Li Li, Liu Hui, Dong Peng, Li Dong, Legant Wesley R, Grimm Jonathan B, Lavis Luke D, Betzig Eric, Tjian Robert, Liu Zhe
Janelia Research Campus, Howard Hughes Medical Institute, Ashburn, United States.
LKS Bio-medical and Health Sciences Center, CIRM Center of Excellence, University of California, Berkeley, United States.
Elife. 2016 Aug 3;5:e17056. doi: 10.7554/eLife.17056.

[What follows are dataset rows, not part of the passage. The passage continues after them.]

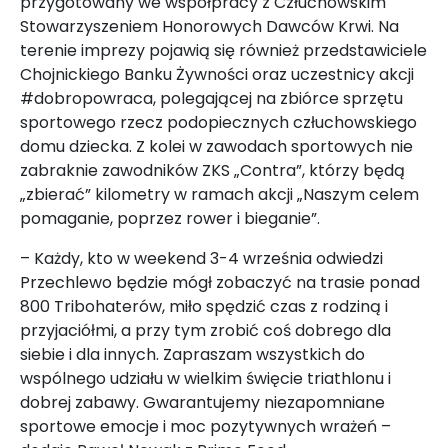
przygotowany we współpracy z Człuchowskim
Stowarzyszeniem Honorowych Dawców Krwi. Na
terenie imprezy pojawią się również przedstawiciele
Chojnickiego Banku Żywności oraz uczestnicy akcji
#dobropowraca, polegającej na zbiórce sprzętu
sportowego rzecz podopiecznych człuchowskiego
domu dziecka. Z kolei w zawodach sportowych nie
zabraknie zawodników ZKS „Contra”, którzy będą
„zbierać” kilometry w ramach akcji „Naszym celem
pomaganie, poprzez rower i bieganie”.
– Każdy, kto w weekend 3-4 września odwiedzi
Przechlewo będzie mógł zobaczyć na trasie ponad
800 Tribohaterów, miło spędzić czas z rodziną i
przyjaciółmi, a przy tym zrobić coś dobrego dla
siebie i dla innych. Zapraszam wszystkich do
wspólnego udziału w wielkim święcie triathlonu i
dobrej zabawy. Gwarantujemy niezapomniane
sportowe emocje i moc pozytywnych wrażeń –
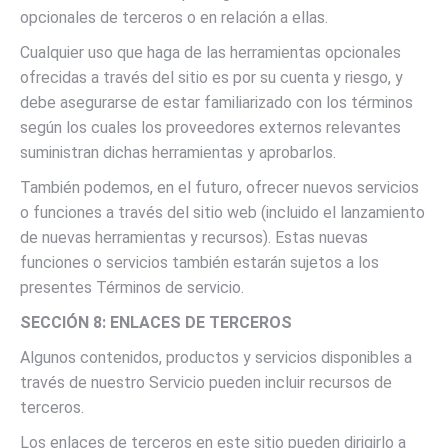
opcionales de terceros o en relación a ellas.
Cualquier uso que haga de las herramientas opcionales
ofrecidas a través del sitio es por su cuenta y riesgo, y
debe asegurarse de estar familiarizado con los términos
según los cuales los proveedores externos relevantes
suministran dichas herramientas y aprobarlos.
También podemos, en el futuro, ofrecer nuevos servicios
o funciones a través del sitio web (incluido el lanzamiento
de nuevas herramientas y recursos). Estas nuevas
funciones o servicios también estarán sujetos a los
presentes Términos de servicio.
SECCIÓN 8: ENLACES DE TERCEROS
Algunos contenidos, productos y servicios disponibles a
través de nuestro Servicio pueden incluir recursos de
terceros.
Los enlaces de terceros en este sitio pueden dirigirlo a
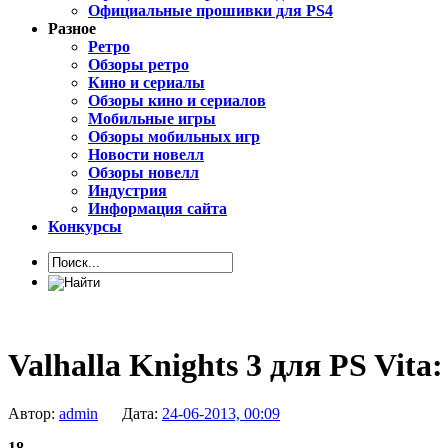
Официальные прошивки для PS4
Разное
Ретро
Обзоры ретро
Кино и сериалы
Обзоры кино и сериалов
Мобильные игры
Обзоры мобильных игр
Новости новелл
Обзоры новелл
Индустрия
Информация сайта
Конкурсы
Valhalla Knights 3 для PS Vit
Автор:
admin
Дата:
24-06-2013, 00:09
18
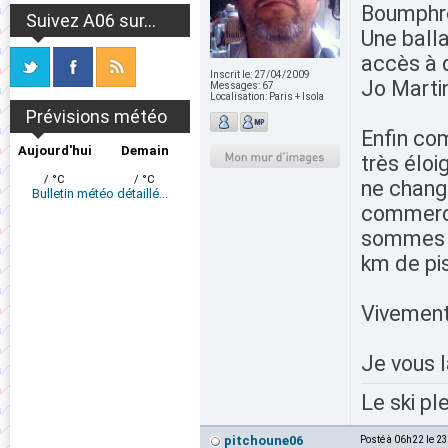
Boumphre
Suivez A06 sur...
Une ball
accès à 
Inscrit le:
27/04/2009
Jo Martin
Messages:
67
Localisation:
Paris + Isola
Prévisions météo
Enfin co
Aujourd'hui
Demain
très éloi
/ °C
/ °C
ne change
Bulletin météo détaillé...
commerci
sommes t
km de pis
Vivement 
Je vous l
Le ski pl
pitchoune06
Posté à 06h22 le 2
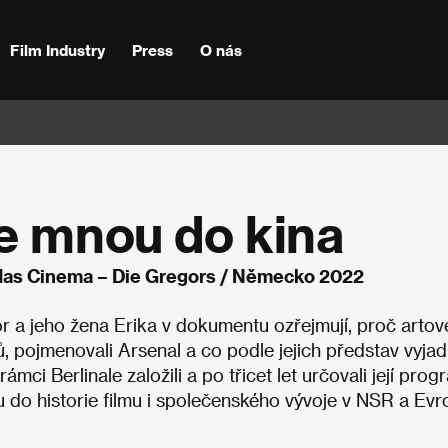
Film Industry
Press
O nás
se mnou do kina
 das Cinema – Die Gregors / Německo 2022
or a jeho žena Erika v dokumentu ozřejmují, proč artov
mů, pojmenovali Arsenal a co podle jejich představ vyjad
ci Berlinale založili a po třicet let určovali její prog
u do historie filmu i společenského vývoje v NSR a Evr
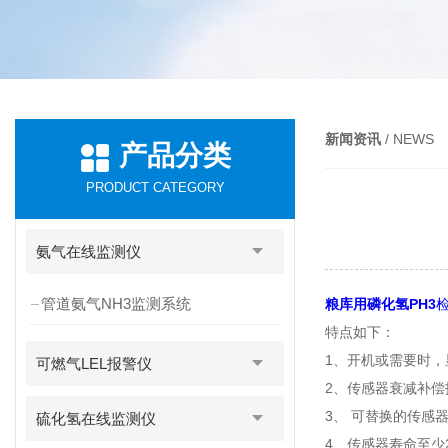
新闻资讯
/ NEWS
产品分类
PRODUCT CATEGORY
氨气在线监测仪
管道氨气NH3监测系统
粮库用磷化氢PH3
特点如下：
1、开机或需要时
可燃气LEL报警仪
2、传感器衰减补偿
3、 可替换的传感
硫化氢在线监测仪
4、传感器寿命至少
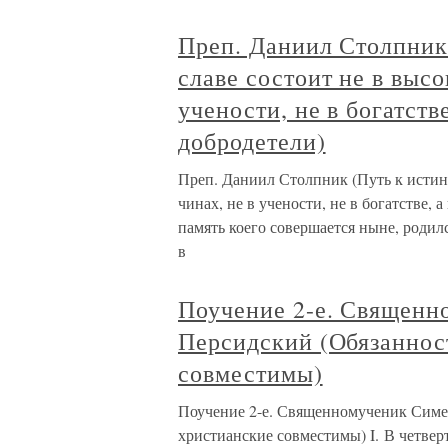
Преп. Даниил Столпник
славе состоит не в высо
учености, не в богатств
добродетели)
Преп. Даниил Столпник (Путь к истин
чинах, не в учености, не в богатстве, 
память коего совершается ныне, родилс
в
Поучение 2-е. Священн
Персидский (Обязаннос
совместимы)
Поучение 2-е. Священномученик Симе
христианские совместимы) I. В четвер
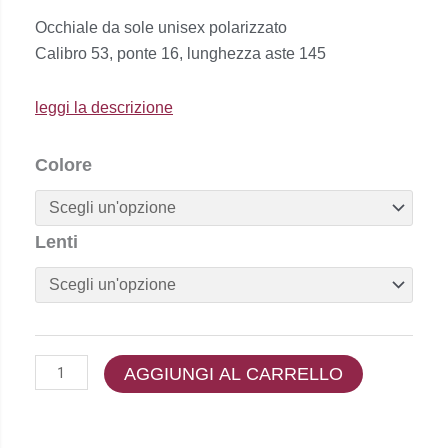
prezzo
prezzo
Occhiale da sole unisex polarizzato
originale
attuale
Calibro 53, ponte 16, lunghezza aste 145
era:
è:
€175,00.
€158,00.
leggi la descrizione
Maui
Colore
Jim
-
KAHIKO
Lenti
quantità
AGGIUNGI AL CARRELLO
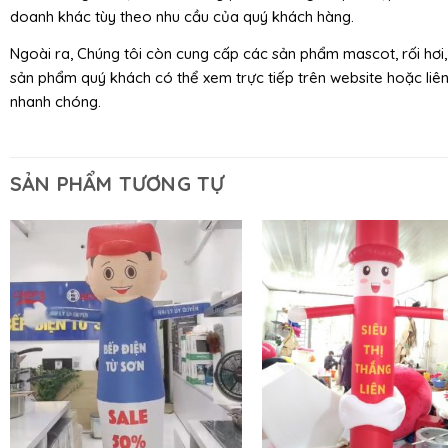
doanh khác tùy theo nhu cầu của quý khách hàng.
Ngoài ra, Chúng tôi còn cung cấp các sản phẩm mascot, rối hơi, 
sản phẩm quý khách có thể xem trực tiếp trên website hoặc liên
nhanh chóng.
SẢN PHẨM TƯƠNG TỰ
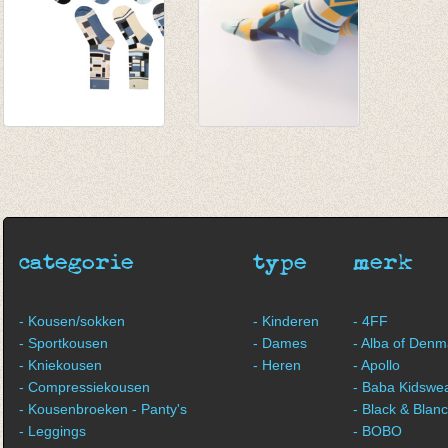
Sokken Wegner 7
Sokken Van Dyke 7
solo sokken
solo sokken
€ 32,50
€ 32,50
categorie
type
merk
- Kousen/sokken
- Kinderen
- 4FF
- Sportkousen
- Dames
- Alba of Denm
- Kniekousen
- Heren
- Apollo
- Compressiekousen
- Baba Kidswe
- Kousenbroeken - Panty's
- Black & Blan
- Leggings
- BOBO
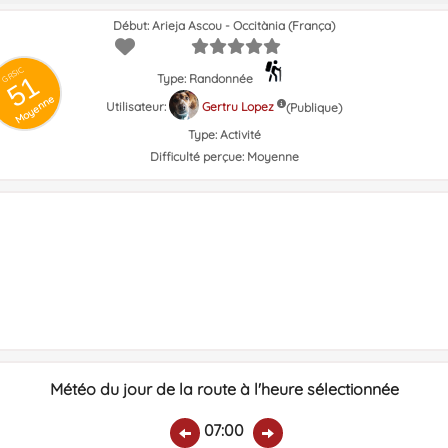
Début: Arieja Ascou - Occitània (França)
GRSIC
51
Type: Randonnée
Moyenne
Utilisateur:
Gertru Lopez
(Publique)
Type:
Activité
Difficulté perçue:
Moyenne
Météo du jour de la route à l'heure sélectionnée
07:00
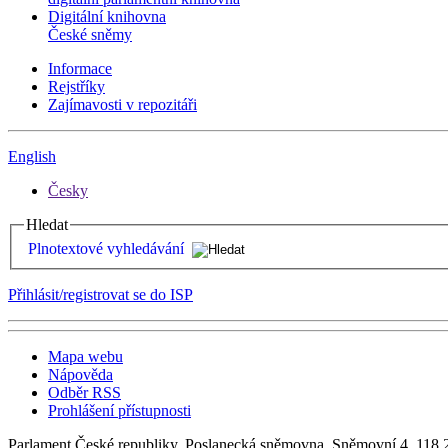
Digitální knihovna
České sněmy
Informace
Rejstříky
Zajímavosti v repozitáři
English
Česky
Hledat
Plnotextové vyhledávání
Přihlásit/registrovat se do ISP
Mapa webu
Nápověda
Odběr RSS
Prohlášení přístupnosti
Parlament České republiky, Poslanecká sněmovna, Sněmovní 4, 118 2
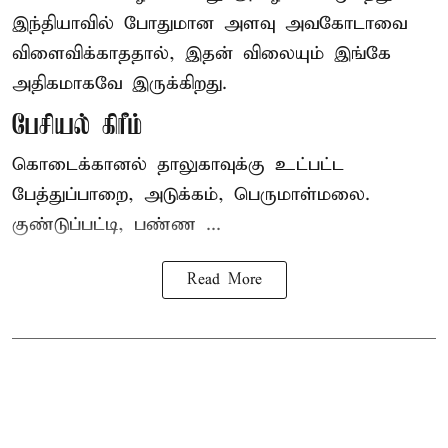
இந்தியாவில் போதுமான அளவு அவகோடாவை
விளைவிக்காததால், இதன் விலையும் இங்கே
அதிகமாகவே இருக்கிறது.
பேசியல் கிரீம்
கொடைக்கானல் தாலுகாவுக்கு உட்பட்ட
பேத்துப்பாறை, அடுக்கம், பெருமாள்மலை.
குண்டுப்பட்டி, பண்ண ...
Read More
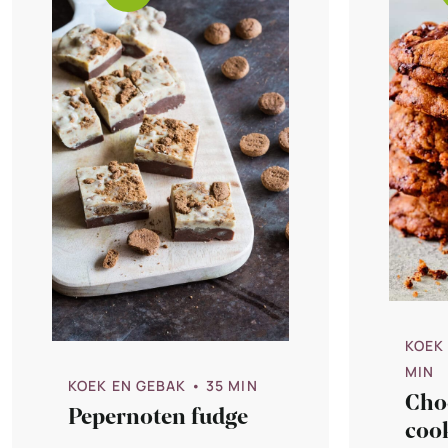
KOEK
MIN
KOEK EN GEBAK
• 35 MIN
Cho
Pepernoten fudge
coo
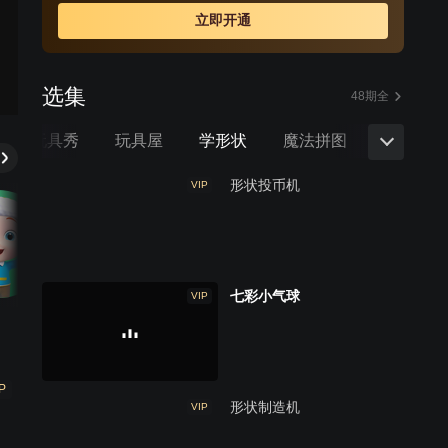
立即开通
选集
48期全
玩具秀
玩具屋
学形状
魔法拼图
识颜色
形状投币机
VIP
七彩小气球
VIP
P
形状制造机
VIP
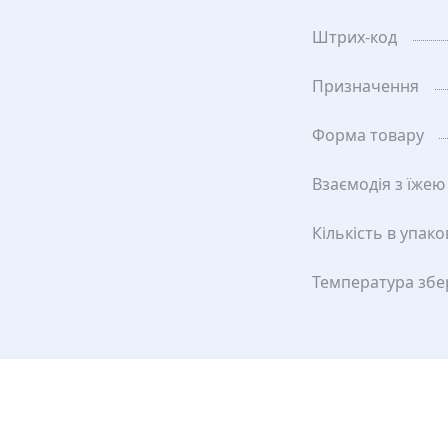
Штрих-код
Призначення
Форма товару
Взаємодія з їжею
Кількість в упако
Температура збе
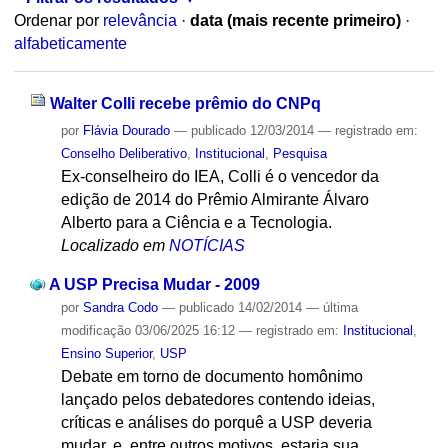
Ordenar por
relevância
·
data (mais recente primeiro)
·
alfabeticamente
Walter Colli recebe prêmio do CNPq
por
Flávia Dourado
—
publicado
12/03/2014
— registrado em:
Conselho Deliberativo
,
Institucional
,
Pesquisa
Ex-conselheiro do IEA, Colli é o vencedor da
edição de 2014 do Prêmio Almirante Álvaro
Alberto para a Ciência e a Tecnologia.
Localizado em
NOTÍCIAS
A USP Precisa Mudar - 2009
por
Sandra Codo
—
publicado
14/02/2014
—
última
modificação
03/06/2025 16:12
— registrado em:
Institucional
,
Ensino Superior
,
USP
Debate em torno de documento homônimo
lançado pelos debatedores contendo ideias,
críticas e análises do porquê a USP deveria
mudar, e, entre outros motivos, estaria sua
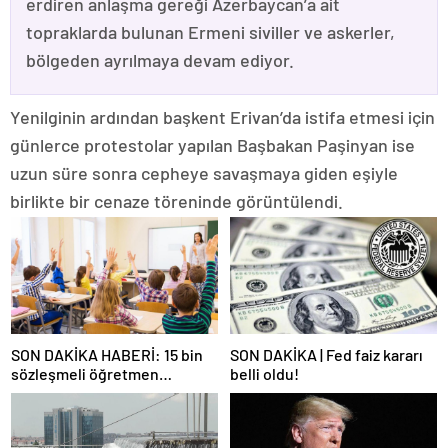
erdiren anlaşma gereği Azerbaycan’a ait
topraklarda bulunan Ermeni siviller ve askerler,
bölgeden ayrılmaya devam ediyor.
Yenilginin ardından başkent Erivan’da istifa etmesi için
günlerce protestolar yapılan Başbakan Paşinyan ise
uzun süre sonra cepheye savaşmaya giden eşiyle
birlikte bir cenaze töreninde görüntülendi.
SON DAKİKA HABERİ: 15 bin
SON DAKİKA | Fed faiz kararı
sözleşmeli öğretmen
belli oldu!
atamasında sözlü sınava hak
kazanan adaylar açıklandı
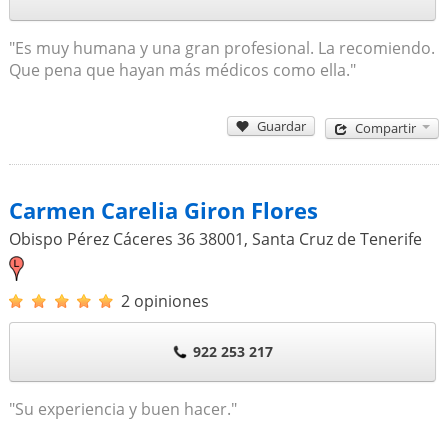
"Es muy humana y una gran profesional. La recomiendo.
Que pena que hayan más médicos como ella."
Guardar
Compartir
Carmen Carelia Giron Flores
Obispo Pérez Cáceres 36
38001
,
Santa Cruz de Tenerife
2 opiniones
922 253 217
"Su experiencia y buen hacer."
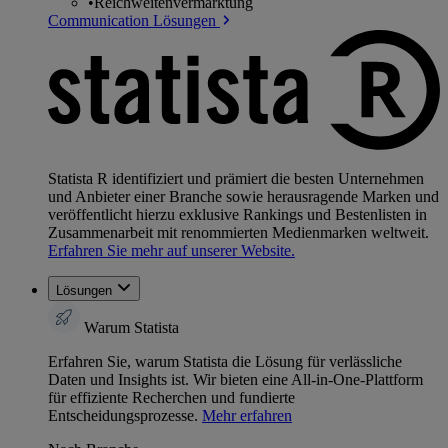
•
Reichweitenvermarktung
Communication Lösungen
Statista R identifiziert und prämiert die besten Unternehmen
und Anbieter einer Branche sowie herausragende Marken und
veröffentlicht hierzu exklusive Rankings und Bestenlisten in
Zusammenarbeit mit renommierten Medienmarken weltweit.
Erfahren Sie mehr auf unserer Website.
Lösungen
Warum Statista
Erfahren Sie, warum Statista die Lösung für verlässliche
Daten und Insights ist. Wir bieten eine All-in-One-Plattform
für effiziente Recherchen und fundierte
Entscheidungsprozesse.
Mehr erfahren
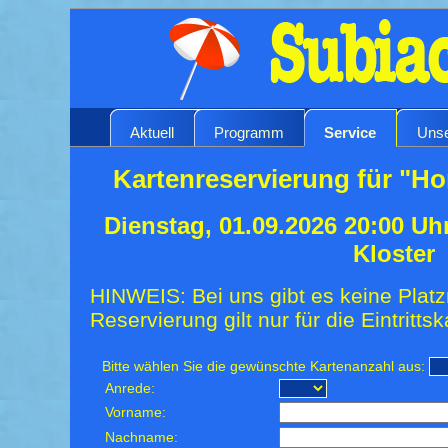
Aktuell
Programm
Service
Unse
Kartenreservierung für "H
Dienstag, 01.09.2026 20:00 Uh
Kloster
HINWEIS: Bei uns gibt es keine Platz
Reservierung gilt nur für die Eintrittsk
Bitte wählen Sie die gewünschte Kartenanzahl aus:
Anrede:
Vorname:
Nachname:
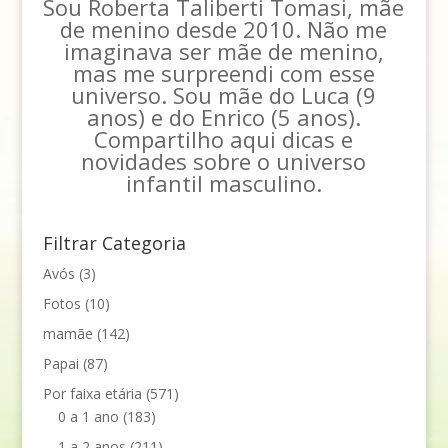
Sou Roberta Taliberti Tomasi, mãe
de menino desde 2010. Não me
imaginava ser mãe de menino,
mas me surpreendi com esse
universo. Sou mãe do Luca (9
anos) e do Enrico (5 anos).
Compartilho aqui dicas e
novidades sobre o universo
infantil masculino.
Filtrar Categoria
Avós
(3)
Fotos
(10)
mamãe
(142)
Papai
(87)
Por faixa etária
(571)
0 a 1 ano
(183)
1 a 2 anos
(211)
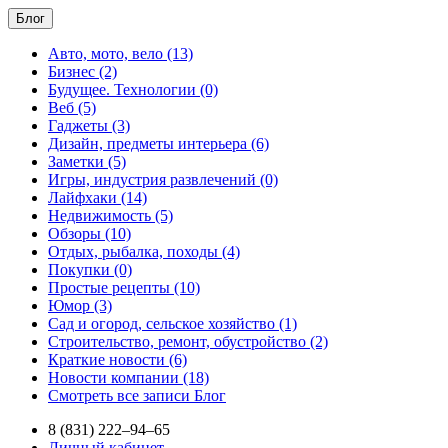
Блог
Авто, мото, вело (13)
Бизнес (2)
Будущее. Технологии (0)
Веб (5)
Гаджеты (3)
Дизайн, предметы интерьера (6)
Заметки (5)
Игры, индустрия развлечений (0)
Лайфхаки (14)
Недвижимость (5)
Обзоры (10)
Отдых, рыбалка, походы (4)
Покупки (0)
Простые рецепты (10)
Юмор (3)
Сад и огород, сельское хозяйство (1)
Строительство, ремонт, обустройство (2)
Краткие новости (6)
Новости компании (18)
Смотреть все записи Блог
8 (831) 222–94–65
Личный кабинет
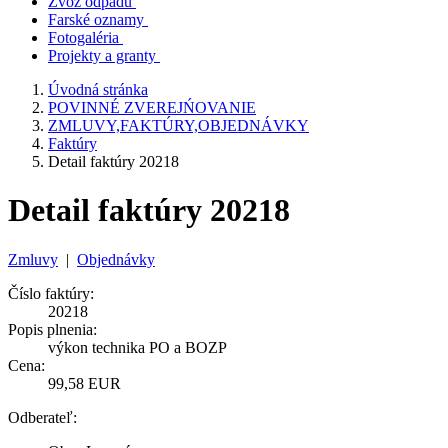
Zvoz odpadu
Farské oznamy
Fotogaléria
Projekty a granty
Úvodná stránka
POVINNÉ ZVEREJŃOVANIE
ZMLUVY,FAKTÚRY,OBJEDNÁVKY
Faktúry
Detail faktúry 20218
Detail faktúry 20218
Zmluvy
|
Objednávky
Číslo faktúry:
20218
Popis plnenia:
výkon technika PO a BOZP
Cena:
99,58 EUR
Odberateľ:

The presumptive altered dynamics of transient molecular interactions in vivo contributing to neurodegenerative diseases have remained elusive. Here, using single-molecule localization microscopy, we show that disease-inducing Huntingtin (mHtt) protein fragments display three distinct dynamic states in living cells - 1) fast diffusion, 2) dynamic clustering and 3) stable aggregation. Large, stable aggregates of mHtt exclude chromatin and form 'sticky' decoy traps that impede target search processes of key regulators involved in neurological disorders. Functional domain mapping based on super-resolution imaging reveals an unexpected role of aromatic amino acids in promoting protein-mHtt aggregate interactions. Genome-wide expression analysis and numerical simulation experiments suggest mHtt aggregates reduce transcription factor target site sampling frequency and impair critical gene expression programs in striatal neurons. Together, our results provide insights into how mHtt dynamically forms aggregates and disrupts the finely-balanced gene control mechanisms in neuronal cells.
体内导致神经退行性疾病的瞬时分子相互作用的推测性动态变化一直难以捉摸。在这里,我们使用单分子定位显微镜表明,致病的亨廷顿蛋白(mHtt)片段在活细胞中表现出三种不同的动态状态——1)快速扩散,2)动态聚集,3)稳定聚集。mHtt的大的稳定聚集体排除染色质并形成“粘性”诱饵陷阱,阻碍参与神经疾病的关键调节因子的靶标搜索过程。基于超分辨率成像的功能域映射揭示了芳香族氨基酸在促进蛋白质-mHtt聚集体相互作用中的意外作用。全基因组表达分析和数值模拟实验表明,mHtt聚集体降低了转录因子靶位点采样频率,并损害了纹状体神经元中的关键基因表达程序。总之,我们的结果为mHtt如何动态形成聚集体并破坏神经元细胞中精细平衡的基因控制机制提供了见解。